▶ **YOUR OBJECTIVE**: Copy out the records word for word, starting with their very first line and stopping after the line that contains "est située sur un axe", with both of those lines included.
:: MATERIAL PROVIDED
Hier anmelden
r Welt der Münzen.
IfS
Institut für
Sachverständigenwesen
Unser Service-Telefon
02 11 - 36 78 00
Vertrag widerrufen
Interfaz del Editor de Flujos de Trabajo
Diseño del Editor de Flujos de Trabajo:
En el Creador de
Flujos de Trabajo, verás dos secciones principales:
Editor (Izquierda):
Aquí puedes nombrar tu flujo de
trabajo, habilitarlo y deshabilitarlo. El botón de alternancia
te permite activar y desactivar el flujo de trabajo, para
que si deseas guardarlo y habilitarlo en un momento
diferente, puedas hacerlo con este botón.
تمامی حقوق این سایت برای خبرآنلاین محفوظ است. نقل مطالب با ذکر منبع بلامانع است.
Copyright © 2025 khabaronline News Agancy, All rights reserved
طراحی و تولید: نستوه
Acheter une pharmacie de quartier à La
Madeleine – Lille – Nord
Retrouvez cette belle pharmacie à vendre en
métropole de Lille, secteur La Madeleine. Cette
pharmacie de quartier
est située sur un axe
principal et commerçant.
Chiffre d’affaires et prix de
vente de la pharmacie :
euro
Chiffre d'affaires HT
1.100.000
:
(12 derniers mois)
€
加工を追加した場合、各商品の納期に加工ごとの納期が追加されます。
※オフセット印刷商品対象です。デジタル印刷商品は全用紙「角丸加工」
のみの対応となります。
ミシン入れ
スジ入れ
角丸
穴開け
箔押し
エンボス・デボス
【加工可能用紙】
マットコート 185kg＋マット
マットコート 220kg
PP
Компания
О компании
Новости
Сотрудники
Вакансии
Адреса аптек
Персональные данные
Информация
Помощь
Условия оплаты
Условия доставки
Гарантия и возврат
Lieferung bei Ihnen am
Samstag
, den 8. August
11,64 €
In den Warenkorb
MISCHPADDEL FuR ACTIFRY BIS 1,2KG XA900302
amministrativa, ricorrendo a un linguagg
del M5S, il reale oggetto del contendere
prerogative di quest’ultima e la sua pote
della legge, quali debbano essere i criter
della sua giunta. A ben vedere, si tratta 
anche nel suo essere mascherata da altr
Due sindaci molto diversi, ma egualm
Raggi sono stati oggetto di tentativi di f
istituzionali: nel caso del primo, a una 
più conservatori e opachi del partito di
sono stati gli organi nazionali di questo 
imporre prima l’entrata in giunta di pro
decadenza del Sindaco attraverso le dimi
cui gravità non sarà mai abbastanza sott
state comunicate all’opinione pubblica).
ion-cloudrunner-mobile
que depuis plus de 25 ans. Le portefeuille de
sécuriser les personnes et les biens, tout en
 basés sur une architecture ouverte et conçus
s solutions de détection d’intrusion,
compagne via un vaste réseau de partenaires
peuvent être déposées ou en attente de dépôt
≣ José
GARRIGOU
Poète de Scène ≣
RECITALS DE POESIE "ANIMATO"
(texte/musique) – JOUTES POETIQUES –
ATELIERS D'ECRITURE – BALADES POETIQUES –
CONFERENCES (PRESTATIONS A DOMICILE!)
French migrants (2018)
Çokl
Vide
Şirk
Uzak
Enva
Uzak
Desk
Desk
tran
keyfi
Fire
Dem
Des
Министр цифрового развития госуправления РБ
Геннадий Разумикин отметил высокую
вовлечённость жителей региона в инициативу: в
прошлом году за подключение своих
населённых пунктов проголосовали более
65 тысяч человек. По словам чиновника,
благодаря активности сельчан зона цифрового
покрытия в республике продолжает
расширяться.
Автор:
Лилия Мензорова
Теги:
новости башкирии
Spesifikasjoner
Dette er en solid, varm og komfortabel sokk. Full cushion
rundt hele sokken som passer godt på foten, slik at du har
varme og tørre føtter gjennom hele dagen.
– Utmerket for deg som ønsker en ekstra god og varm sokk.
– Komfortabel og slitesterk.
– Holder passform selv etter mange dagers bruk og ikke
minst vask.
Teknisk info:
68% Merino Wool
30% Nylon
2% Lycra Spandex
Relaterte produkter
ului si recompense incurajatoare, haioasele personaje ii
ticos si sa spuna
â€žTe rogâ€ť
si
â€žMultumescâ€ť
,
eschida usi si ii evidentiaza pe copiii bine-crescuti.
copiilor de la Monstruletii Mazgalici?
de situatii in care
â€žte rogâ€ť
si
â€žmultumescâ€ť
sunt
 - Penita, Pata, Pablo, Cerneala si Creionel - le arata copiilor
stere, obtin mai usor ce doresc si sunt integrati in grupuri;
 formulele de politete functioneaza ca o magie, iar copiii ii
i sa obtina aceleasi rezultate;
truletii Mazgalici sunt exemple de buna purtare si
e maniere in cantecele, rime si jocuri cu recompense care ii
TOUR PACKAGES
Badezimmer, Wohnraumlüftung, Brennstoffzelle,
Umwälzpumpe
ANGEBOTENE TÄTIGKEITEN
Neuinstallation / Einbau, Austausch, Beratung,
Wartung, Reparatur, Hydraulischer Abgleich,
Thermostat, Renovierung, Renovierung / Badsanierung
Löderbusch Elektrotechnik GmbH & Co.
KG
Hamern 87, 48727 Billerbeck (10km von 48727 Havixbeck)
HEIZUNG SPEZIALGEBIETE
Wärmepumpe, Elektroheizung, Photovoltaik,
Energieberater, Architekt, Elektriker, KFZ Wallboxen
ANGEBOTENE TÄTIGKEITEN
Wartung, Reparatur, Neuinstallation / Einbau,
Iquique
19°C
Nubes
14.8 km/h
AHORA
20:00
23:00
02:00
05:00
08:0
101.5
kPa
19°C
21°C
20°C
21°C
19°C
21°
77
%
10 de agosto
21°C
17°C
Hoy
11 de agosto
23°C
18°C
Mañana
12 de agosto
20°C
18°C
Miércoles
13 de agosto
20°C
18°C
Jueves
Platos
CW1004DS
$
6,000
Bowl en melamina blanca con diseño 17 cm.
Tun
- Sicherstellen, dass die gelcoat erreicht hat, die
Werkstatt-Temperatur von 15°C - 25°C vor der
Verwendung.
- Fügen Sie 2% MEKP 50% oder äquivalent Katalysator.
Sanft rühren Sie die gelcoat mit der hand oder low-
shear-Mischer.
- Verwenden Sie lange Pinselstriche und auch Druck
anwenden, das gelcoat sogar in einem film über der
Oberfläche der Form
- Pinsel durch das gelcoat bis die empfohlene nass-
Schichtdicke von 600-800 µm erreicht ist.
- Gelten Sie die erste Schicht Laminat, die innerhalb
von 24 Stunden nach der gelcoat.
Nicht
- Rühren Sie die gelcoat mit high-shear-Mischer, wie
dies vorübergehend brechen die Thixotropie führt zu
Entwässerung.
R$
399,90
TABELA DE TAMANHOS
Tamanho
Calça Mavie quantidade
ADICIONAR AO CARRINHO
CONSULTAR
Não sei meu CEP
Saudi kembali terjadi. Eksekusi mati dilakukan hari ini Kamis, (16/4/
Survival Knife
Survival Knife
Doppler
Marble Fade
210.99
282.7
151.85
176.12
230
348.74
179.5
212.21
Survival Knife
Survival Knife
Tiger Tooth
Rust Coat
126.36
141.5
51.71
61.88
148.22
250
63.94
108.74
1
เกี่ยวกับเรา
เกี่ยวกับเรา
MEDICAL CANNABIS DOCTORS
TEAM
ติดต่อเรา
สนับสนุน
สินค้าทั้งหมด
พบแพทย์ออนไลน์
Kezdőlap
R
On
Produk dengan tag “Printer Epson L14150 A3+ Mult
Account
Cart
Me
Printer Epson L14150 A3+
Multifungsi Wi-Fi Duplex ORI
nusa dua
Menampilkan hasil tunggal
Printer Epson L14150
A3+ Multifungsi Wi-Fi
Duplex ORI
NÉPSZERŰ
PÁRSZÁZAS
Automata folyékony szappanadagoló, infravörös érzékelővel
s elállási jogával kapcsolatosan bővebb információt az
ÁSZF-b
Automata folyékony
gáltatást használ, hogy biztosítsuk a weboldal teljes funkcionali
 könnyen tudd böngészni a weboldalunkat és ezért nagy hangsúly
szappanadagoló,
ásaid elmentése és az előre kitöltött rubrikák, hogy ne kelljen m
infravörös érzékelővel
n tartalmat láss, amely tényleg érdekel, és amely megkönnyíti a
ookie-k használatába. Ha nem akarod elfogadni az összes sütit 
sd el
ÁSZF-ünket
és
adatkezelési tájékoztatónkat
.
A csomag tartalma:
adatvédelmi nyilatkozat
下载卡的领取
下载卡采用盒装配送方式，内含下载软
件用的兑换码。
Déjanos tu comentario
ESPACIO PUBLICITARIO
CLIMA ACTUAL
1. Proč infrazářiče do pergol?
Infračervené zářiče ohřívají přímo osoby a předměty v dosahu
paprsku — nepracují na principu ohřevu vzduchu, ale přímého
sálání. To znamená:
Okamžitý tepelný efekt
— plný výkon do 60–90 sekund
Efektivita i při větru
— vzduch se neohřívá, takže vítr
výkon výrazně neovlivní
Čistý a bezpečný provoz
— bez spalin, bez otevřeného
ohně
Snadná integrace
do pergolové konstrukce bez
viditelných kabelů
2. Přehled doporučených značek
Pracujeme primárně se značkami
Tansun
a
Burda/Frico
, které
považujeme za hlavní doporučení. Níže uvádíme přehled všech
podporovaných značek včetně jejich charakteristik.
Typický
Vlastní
::::
▶ **ANSWER BELOW**:
Hier anmelden
r Welt der Münzen.
IfS
Institut für
Sachverständigenwesen
Unser Service-Telefon
02 11 - 36 78 00
Vertrag widerrufen
Interfaz del Editor de Flujos de Trabajo
Diseño del Editor de Flujos de Trabajo:
En el Creador de
Flujos de Trabajo, verás dos secciones principales:
Editor (Izquierda):
Aquí puedes nombrar tu flujo de
trabajo, habilitarlo y deshabilitarlo. El botón de alternancia
te permite activar y desactivar el flujo de trabajo, para
que si deseas guardarlo y habilitarlo en un momento
diferente, puedas hacerlo con este botón.
تمامی حقوق این سایت برای خبرآنلاین محفوظ است. نقل مطالب با ذکر منبع بلامانع است.
Copyright © 2025 khabaronline News Agancy, All rights reserved
طراحی و تولید: نستوه
Acheter une pharmacie de quartier à La
Madeleine – Lille – Nord
Retrouvez cette belle pharmacie à vendre en
métropole de Lille, secteur La Madeleine. Cette
pharmacie de quartier
est située sur un axe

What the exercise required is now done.